-- TASK OBJECTIVE --
From the listing below, copy only the lines from the line that contains "budapesti sajtóreggelin beszámolt a" to the line that contains "energiapolitikai helyzetről.", counting those two lines as part of the copy.

-- DATA TO PROCESS --
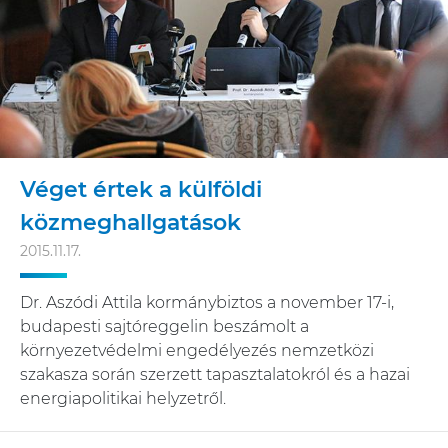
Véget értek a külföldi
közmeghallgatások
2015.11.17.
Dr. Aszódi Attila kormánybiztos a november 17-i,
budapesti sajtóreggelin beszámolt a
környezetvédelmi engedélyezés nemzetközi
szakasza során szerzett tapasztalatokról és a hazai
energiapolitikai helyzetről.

--

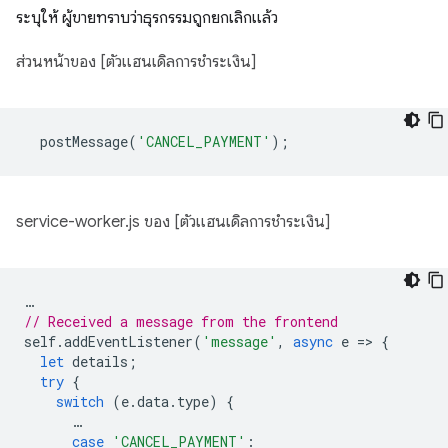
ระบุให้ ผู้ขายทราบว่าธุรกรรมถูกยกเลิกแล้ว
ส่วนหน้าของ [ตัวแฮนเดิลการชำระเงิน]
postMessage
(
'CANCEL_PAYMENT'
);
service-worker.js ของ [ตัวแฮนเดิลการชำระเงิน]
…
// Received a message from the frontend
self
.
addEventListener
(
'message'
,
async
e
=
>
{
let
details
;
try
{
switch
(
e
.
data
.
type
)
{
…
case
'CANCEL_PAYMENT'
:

---

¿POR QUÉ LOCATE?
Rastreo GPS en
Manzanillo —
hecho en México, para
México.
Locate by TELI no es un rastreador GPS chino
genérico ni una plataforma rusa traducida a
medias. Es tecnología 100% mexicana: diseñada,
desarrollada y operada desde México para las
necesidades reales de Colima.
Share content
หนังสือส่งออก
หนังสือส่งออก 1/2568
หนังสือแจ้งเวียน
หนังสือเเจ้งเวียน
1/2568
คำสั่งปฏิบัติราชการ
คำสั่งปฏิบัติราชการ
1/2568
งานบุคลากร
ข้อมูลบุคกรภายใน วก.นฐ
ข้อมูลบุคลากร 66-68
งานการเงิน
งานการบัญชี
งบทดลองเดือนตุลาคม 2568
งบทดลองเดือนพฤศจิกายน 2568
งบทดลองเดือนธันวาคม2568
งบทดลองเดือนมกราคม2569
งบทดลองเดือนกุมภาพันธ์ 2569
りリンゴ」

-- TASK SOLUTION --
budapesti sajtóreggelin beszámolt a
környezetvédelmi engedélyezés nemzetközi
szakasza során szerzett tapasztalatokról és a hazai
energiapolitikai helyzetről.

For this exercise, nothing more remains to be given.